» JOB
Transcribe the records below in full; pictures stay out of the copy.

» DATASET RECORDS
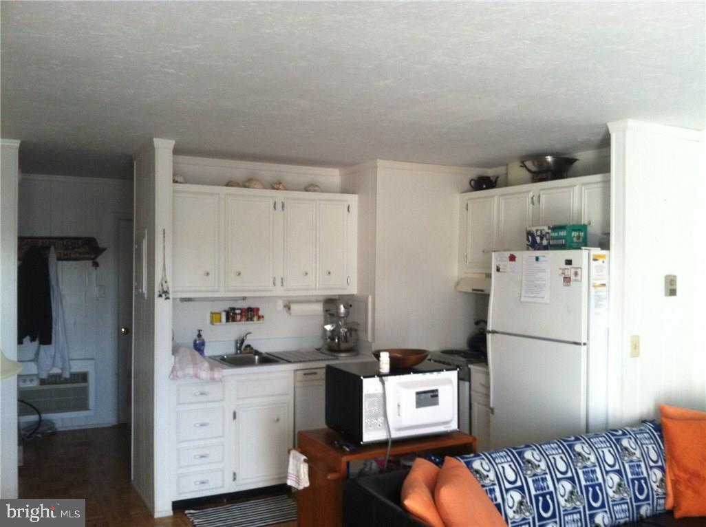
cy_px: 264
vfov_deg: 40.6
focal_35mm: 35
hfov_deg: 52.7
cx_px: 353
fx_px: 713
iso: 80
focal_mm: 3.85
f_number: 2.8
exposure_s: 1/20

» ANSWER FOR THIS EXERCISE
cy_px: 264
vfov_deg: 40.6
focal_35mm: 35
hfov_deg: 52.7
cx_px: 353
fx_px: 713
iso: 80
focal_mm: 3.85
f_number: 2.8
exposure_s: 1/20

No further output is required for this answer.